Not having a proper due diligence process for vetting your customers can lead to financial and reputational losses.

Document Verification in Identity Proofing

During physical customer onboarding, businesses can rely on physical identity data to verify if a customer is real or not. In physical settings, companies can check for ID documents.

After Covid, we’ve moved to a digital onboarding process. Businesses have to go through a digital identity verification process. So, what is the approach businesses can take to verify the identities of customers?

Knowledge-Based Authentication

A lot of new technologies have come to the market to accommodate this. Knowledge-based authentication questions are one method of identity proofing. KBA is a set of questions that only a real person would know. Common questions include:

  • Amount of money spent on mortgage
  • Color of the first car
  • Name of the first pet
  • Your favorite teacher

There are legitimate questions, but they can also be answered by a spouse. Bad actors try to guess answers to these questions. In case there has been a major data breach, fraudsters tend to use this data to answer questions. But knowledge-based questions aren’t really a secure method of identity proofing.

Businesses need to use solutions that replicate face-to-face interactions. There need to be solutions that can be legitimate, and secure.

Step-by-Step Process to Digital Identity Proofing

1. Document Verification

To verify identity, a customer is asked to provide copies of their government-issued ID documents. Robust document verification solutions such as DIRO can verify the legitimacy of the document by cross-referencing information from the issuing sources.

2. Face Match

In the next step, businesses need to verify that the person presenting the documents is legit. The right way to do this is to match the face on the document with the person who presented the document.
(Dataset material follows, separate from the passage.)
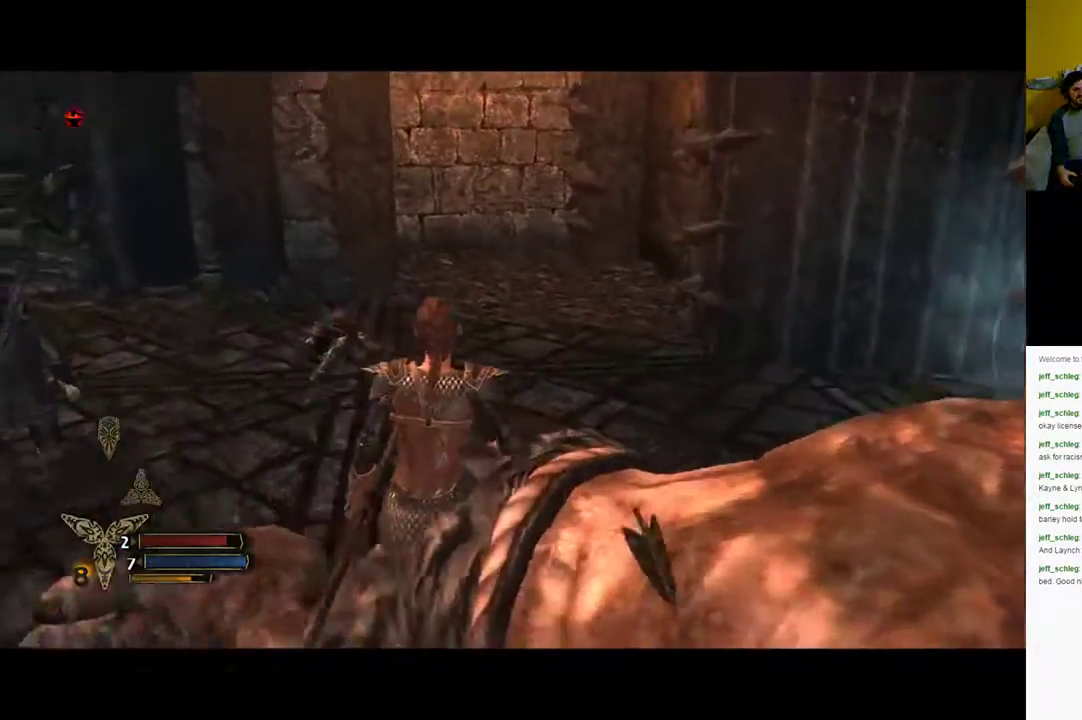
{"buttons": [], "left_stick": "up", "right_stick": "center", "events": [[400, "right_stick", "center"]]}
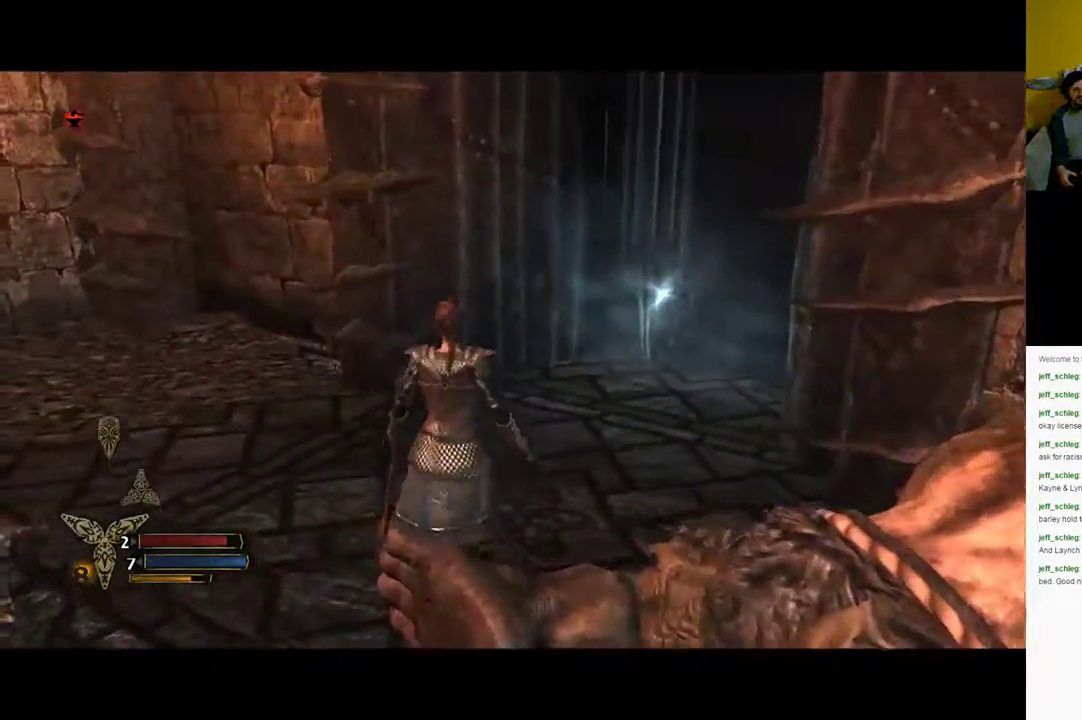
{"buttons": [], "left_stick": "up-right", "right_stick": "center", "events": [[150, "right_stick", "right"], [333, "right_stick", "center"], [500, "left_stick", "up-right"]]}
Some companies ask the customer to verify themselves by submitting a selfie. Face-matching is an important part of identity proofing.

3. Liveness Check

The problem with face match is that a fraudster can submit the selfie of the original person that they can download online. So Liveness check is crucial to make sure it’s a legit person submitting the application, not a fake person. 

Liveness check is the process where a person has to record a video and say a code in the video. This prevents the use of any impersonation tools or the use of fake photos.

4. Digital Identity Data Layering

All the Identity verification experts that no one size fits all digital ID proofing works for all businesses. With any system, there are outliers and exceptions. Having a multi-layered approach to digital identity verification is wise.

Relying on trusted third-party data is a crucial part of the identity-proofing process. Taking a data-centric approach to ID verification makes it easier for businesses.

5. Secure and Smooth Customer Experience

A great customer onboarding experience is crucial for both businesses and customers. Customers who have a poor onboarding experience tend to never use the services.

For businesses to scale up, you need to provide a secure yet smooth customer onboarding experience. Fraudsters, tend to find the path of least resistance, and by avoiding detection and prevention steps between bad actors.